BRIEF:
Continue the passage below about park research partnerships and getting hired for federal jobs, starting right after its final sentence.

EXTRACT PROVIDED:
※
Research Learning Centers
Research Learning Centers (RLC) are public/private partnerships created to facilitate research efforts and provide educational opportunities. RLCs integrate research into the visitor experience, park resource management, and educational outreach programs. They collaborate with universities, K–12 schools, professional societies, and diverse research and education groups.
Cooperative Ecosystem Study Units
Cooperative Ecosystem Study Units (CESU) are a national consortium of federal agencies, tribes, academic and research institutions, state and local governments, nongovernmental conservation organizations, and other partners that was established to provide research, technical assistance, and education for resource and environmental managers. Natural, cultural, and social sciences are included. There are currently 17 CESUs across the United States.
All government vacancy announcements are posted on USAJOBS
Improving Your Chances Of Getting Hired
Get Familiar with USAJobs and Save Searches
All government positions are posted to USAJobs. Save searches to get notified when certain positions are available. Many postings are open for less than two weeks and may close before the deadline if they reach the maximum number of applicants.
Get the Experience
Experience in your field of expertise and with the general public, various land-managing agencies, companies, and organizations is recommended.
Be Flexible on the Job Title and Location
Consider applying for positions that are in an agency, discipline, or location that may not be your first choice. Once you have your first federal job you can apply for positions in your chosen career field and location.
Note that the title Park Ranger covers two different kinds of jobs — interpreters (park guides and education specialists) or protection specialists (law enforcement). While these are usually separate positions, sometimes they are combined into one position.
※
MATERIAL SHOWN:
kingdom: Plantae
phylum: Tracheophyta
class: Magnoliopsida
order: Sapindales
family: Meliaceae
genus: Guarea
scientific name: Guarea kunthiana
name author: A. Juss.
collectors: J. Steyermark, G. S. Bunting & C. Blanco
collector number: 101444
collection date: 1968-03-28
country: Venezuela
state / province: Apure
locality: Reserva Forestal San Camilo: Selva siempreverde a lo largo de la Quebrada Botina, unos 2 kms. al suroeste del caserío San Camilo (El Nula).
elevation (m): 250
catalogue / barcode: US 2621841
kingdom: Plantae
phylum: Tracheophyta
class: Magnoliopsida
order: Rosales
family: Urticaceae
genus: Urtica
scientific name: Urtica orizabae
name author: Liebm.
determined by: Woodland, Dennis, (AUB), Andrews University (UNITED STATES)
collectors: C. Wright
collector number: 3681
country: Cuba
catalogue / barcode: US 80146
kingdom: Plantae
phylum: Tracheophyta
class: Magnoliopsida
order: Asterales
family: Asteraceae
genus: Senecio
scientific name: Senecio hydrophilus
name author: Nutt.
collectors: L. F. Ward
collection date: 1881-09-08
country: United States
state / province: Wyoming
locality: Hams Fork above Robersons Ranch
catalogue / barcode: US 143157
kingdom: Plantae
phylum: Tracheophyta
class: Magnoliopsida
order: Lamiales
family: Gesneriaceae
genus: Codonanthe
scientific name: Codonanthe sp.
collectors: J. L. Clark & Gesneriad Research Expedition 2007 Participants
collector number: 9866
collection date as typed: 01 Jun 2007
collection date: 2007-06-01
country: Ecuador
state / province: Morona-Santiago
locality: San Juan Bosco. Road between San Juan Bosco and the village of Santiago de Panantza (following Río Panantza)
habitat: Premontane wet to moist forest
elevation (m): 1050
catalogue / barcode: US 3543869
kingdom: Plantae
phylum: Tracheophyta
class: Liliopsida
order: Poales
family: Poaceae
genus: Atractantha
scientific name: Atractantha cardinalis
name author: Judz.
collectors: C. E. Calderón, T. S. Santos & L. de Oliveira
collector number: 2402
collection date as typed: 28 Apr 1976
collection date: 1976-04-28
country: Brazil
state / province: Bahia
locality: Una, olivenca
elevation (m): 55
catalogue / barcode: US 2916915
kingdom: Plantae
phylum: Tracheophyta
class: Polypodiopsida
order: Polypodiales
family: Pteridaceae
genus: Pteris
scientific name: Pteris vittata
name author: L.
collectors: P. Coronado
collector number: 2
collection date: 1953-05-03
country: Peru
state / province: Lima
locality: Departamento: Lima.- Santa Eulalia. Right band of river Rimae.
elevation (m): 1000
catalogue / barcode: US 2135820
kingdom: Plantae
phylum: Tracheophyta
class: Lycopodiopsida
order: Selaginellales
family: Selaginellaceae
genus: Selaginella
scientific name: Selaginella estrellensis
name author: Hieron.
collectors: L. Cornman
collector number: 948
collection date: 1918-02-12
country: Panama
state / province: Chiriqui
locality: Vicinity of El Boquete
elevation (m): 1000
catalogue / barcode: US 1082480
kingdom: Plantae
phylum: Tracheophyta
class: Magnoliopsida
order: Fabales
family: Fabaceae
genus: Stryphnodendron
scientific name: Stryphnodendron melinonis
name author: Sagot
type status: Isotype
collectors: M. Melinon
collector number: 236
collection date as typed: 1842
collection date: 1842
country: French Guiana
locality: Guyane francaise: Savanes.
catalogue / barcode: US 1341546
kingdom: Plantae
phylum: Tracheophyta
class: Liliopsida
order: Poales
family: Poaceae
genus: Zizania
※
RESPONSE AREA:
Federal resumes are longer than private industry (~ 3-5 pages for a recent college graduate). List any hiring authorities at the top of your resume. Examples include Veterans Preference, Pathways, Public Land Corps Non-Competitive hiring eligibility (PLC), Direct Hire Authority, Schedule A, etc. Show your qualifications for the position on the first page of your resume. Recent college graduates usually qualify based on education, so list your college and degree before experience.HR specialists reading your resume are not experts in the position you are applying for, so use the same language and keywords from the Job Opportunity Announcement. Thoroughly describe each work or volunteer experience and include quantitative details that substantiate your experience. Volunteering counts as experience so include it in your resume as you would include paid work experience.
Focus on the Application
Don’t underestimate yourself when filling out the online occupational questionnaire. You must rate highly on the questionnaire for your application to be forwarded from HR to the selecting official. Support your responses in your resume.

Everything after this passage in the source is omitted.